Lirchuk rallied about a dozen protesters and burned the performer in effigy.

Now he and some other Serdyuchka critics plan to continue their protests in Helsinki. "Serdyuchka is in poor taste," he said, motioning toward his svelte co-DJ, Yulia Vladina: "Look, that's a real Ukrainian woman."

Many Ukrainians, though, embrace the performer and his character, homely and awkward as she may be.

Some say Serdyuchka even has the best chance to win the Eurovision contest, which is judged by television viewers from all 42 countries that participate.

"Serdyuchka fits Eurovision 100 percent," lawmaker Dmytro Vydrin said.

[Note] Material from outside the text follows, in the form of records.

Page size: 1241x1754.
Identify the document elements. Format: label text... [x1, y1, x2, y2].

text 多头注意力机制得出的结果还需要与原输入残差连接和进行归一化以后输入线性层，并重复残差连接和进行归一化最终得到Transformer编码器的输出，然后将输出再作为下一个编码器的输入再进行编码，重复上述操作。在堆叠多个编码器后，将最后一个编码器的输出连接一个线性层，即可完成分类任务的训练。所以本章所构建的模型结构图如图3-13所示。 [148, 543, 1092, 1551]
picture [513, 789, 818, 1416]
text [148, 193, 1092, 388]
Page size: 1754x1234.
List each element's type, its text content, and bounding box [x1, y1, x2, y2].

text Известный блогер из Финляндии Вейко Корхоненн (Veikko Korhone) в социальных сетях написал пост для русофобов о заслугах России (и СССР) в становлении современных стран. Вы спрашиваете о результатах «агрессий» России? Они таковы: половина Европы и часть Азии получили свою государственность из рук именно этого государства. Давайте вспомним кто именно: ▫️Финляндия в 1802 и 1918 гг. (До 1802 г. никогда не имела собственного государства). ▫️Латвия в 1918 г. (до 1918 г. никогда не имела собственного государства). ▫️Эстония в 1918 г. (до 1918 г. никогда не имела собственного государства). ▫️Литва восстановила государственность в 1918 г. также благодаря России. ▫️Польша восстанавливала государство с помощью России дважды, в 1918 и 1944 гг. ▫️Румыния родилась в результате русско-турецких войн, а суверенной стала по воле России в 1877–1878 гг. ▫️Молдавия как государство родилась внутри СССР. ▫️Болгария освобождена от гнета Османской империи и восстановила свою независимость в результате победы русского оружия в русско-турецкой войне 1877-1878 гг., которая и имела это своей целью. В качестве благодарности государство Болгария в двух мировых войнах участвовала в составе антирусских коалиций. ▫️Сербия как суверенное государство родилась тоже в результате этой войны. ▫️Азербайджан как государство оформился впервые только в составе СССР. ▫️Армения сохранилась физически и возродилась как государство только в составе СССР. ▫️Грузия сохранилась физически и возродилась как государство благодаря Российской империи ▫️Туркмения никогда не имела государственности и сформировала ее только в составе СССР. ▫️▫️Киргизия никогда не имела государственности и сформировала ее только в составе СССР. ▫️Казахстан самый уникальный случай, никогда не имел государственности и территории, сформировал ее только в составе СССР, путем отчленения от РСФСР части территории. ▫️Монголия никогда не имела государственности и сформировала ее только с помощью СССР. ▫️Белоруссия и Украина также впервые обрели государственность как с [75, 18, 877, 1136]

The annual Eurovision contest is no stranger to outlandish acts. The Finnish band Lordi, which performs in monster masks, was the shock winner of the competition last year with "Hard Rock Hallelujah."

Israeli diva Dana International -- who was a man until a sex-change operation -- won the contest in 1998, triggering a bitter rift between Israel's secular majority and its ultrareligious minority.

Ukraine was thrilled to win in 2004, just a year after its debut in the contest; a singer called Ruslana -- known for her leather-and-fur outfits -- triumphed with an energetic piece called "Wild Dances."

As the winner, Ukraine got to host the event the following year, and as a measure of its importance for the country, President Viktor Yushchenko attended and presented the prize.

Ruslana later won a seat in the parliament.

Some accuse Danilko of dabbling in politics as well. He caused an uproar with the song he plans on performing.

Many listeners say the lyrics include a veiled insult to Russia. Some hear the words "Russia, Goodbye," -- but Danilko insists the phrase actually is "Lasha Tumbai," which is Mongolian for "Whipping Cream."

Russia this year is represented by Serebro. (Story, Context Page 2.)

Danilko insists that he and his alter ego just want to have fun.

As he prepared for the contest, he filmed a daring video in which Serdyuchka and her mother -- who wears a headscarf and goes by the name Mutter -- visit a disco where they take turns playing with special glasses that reveal the crowd of young dancers in their underwear.

"I wanted to show that Ukrainians have the best bodies in the world," Danilko said.